**Directions for this task:** Write the records out again exactly as they read, dropping any picture they hold.

**Dataset entries:**

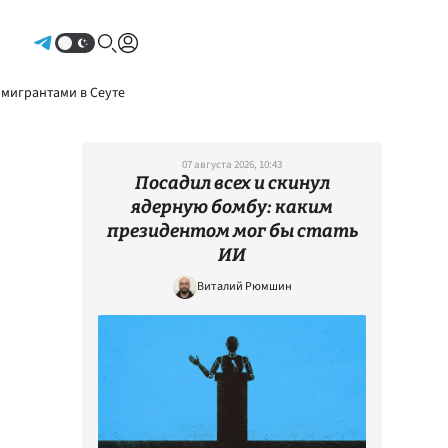
Авторизоваться
 мигрантами в Сеуте
07 августа 2026, 10:43
Посадил всех и скинул
ядерную бомбу: каким
президентом мог бы стать
ИИ
Виталий Рюмшин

**Your solution:**
Авторизоваться
 мигрантами в Сеуте
07 августа 2026, 10:43
Посадил всех и скинул
ядерную бомбу: каким
президентом мог бы стать
ИИ
Виталий Рюмшин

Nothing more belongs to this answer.